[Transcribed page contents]
=== Begin Enclosure ===
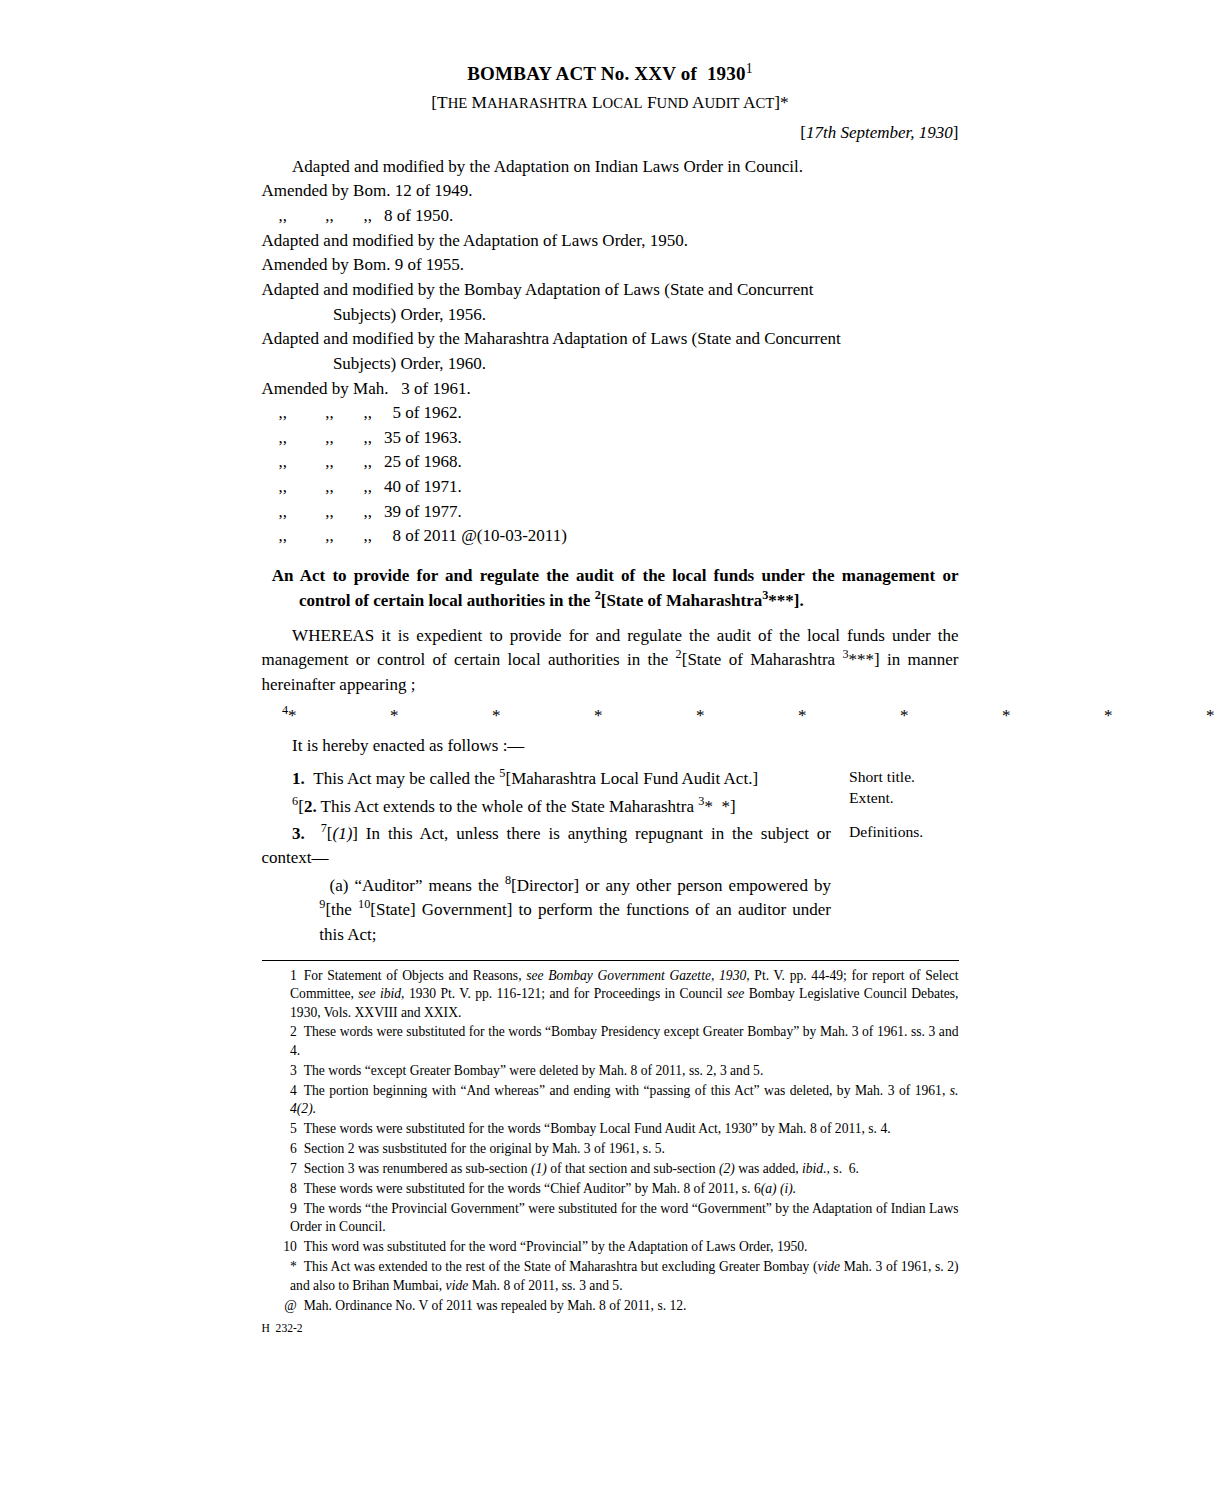BOMBAY ACT No. XXV of 19301
[THE MAHARASHTRA LOCAL FUND AUDIT ACT]*
[17th September, 1930]
Adapted and modified by the Adaptation on Indian Laws Order in Council.
Amended by Bom. 12 of 1949.
,, ,, ,, 8 of 1950.
Adapted and modified by the Adaptation of Laws Order, 1950.
Amended by Bom. 9 of 1955.
Adapted and modified by the Bombay Adaptation of Laws (State and Concurrent
Subjects) Order, 1956.
Adapted and modified by the Maharashtra Adaptation of Laws (State and Concurrent
Subjects) Order, 1960.
Amended by Mah. 3 of 1961.
,, ,, ,, 5 of 1962.
,, ,, ,, 35 of 1963.
,, ,, ,, 25 of 1968.
,, ,, ,, 40 of 1971.
,, ,, ,, 39 of 1977.
,, ,, ,, 8 of 2011 @(10-03-2011)
An Act to provide for and regulate the audit of the local funds under the management or control of certain local authorities in the 2[State of Maharashtra3***].
WHEREAS it is expedient to provide for and regulate the audit of the local funds under the management or control of certain local authorities in the 2[State of Maharashtra 3***] in manner hereinafter appearing ;
4* * * * * * * * * *
It is hereby enacted as follows :—
1. This Act may be called the 5[Maharashtra Local Fund Audit Act.]Short title.
Extent.
6[2. This Act extends to the whole of the State Maharashtra 3* *]
3. 7[(1)] In this Act, unless there is anything repugnant in the subject or context—Definitions.
(a) “Auditor” means the 8[Director] or any other person empowered by 9[the 10[State] Government] to perform the functions of an auditor under this Act;
For Statement of Objects and Reasons, see Bombay Government Gazette, 1930, Pt. V. pp. 44-49; for report of Select Committee, see ibid, 1930 Pt. V. pp. 116-121; and for Proceedings in Council see Bombay Legislative Council Debates, 1930, Vols. XXVIII and XXIX.
These words were substituted for the words “Bombay Presidency except Greater Bombay” by Mah. 3 of 1961. ss. 3 and 4.
The words “except Greater Bombay” were deleted by Mah. 8 of 2011, ss. 2, 3 and 5.
The portion beginning with “And whereas” and ending with “passing of this Act” was deleted, by Mah. 3 of 1961, s. 4(2).
These words were substituted for the words “Bombay Local Fund Audit Act, 1930” by Mah. 8 of 2011, s. 4.
Section 2 was susbstituted for the original by Mah. 3 of 1961, s. 5.
Section 3 was renumbered as sub-section (1) of that section and sub-section (2) was added, ibid., s. 6.
These words were substituted for the words “Chief Auditor” by Mah. 8 of 2011, s. 6(a) (i).
The words “the Provincial Government” were substituted for the word “Government” by the Adaptation of Indian Laws Order in Council.
This word was substituted for the word “Provincial” by the Adaptation of Laws Order, 1950.
This Act was extended to the rest of the State of Maharashtra but excluding Greater Bombay (vide Mah. 3 of 1961, s. 2) and also to Brihan Mumbai, vide Mah. 8 of 2011, ss. 3 and 5.
Mah. Ordinance No. V of 2011 was repealed by Mah. 8 of 2011, s. 12.
H 232-2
=== End Enclosure ===
An exact copy is required of the lines from the start of the records above through the line with "Subjects) Order, 1956.", and only those, without any pictures.

## Reply
BOMBAY ACT No. XXV of 19301
[THE MAHARASHTRA LOCAL FUND AUDIT ACT]*
[17th September, 1930]
Adapted and modified by the Adaptation on Indian Laws Order in Council.
Amended by Bom. 12 of 1949.
,, ,, ,, 8 of 1950.
Adapted and modified by the Adaptation of Laws Order, 1950.
Amended by Bom. 9 of 1955.
Adapted and modified by the Bombay Adaptation of Laws (State and Concurrent
Subjects) Order, 1956.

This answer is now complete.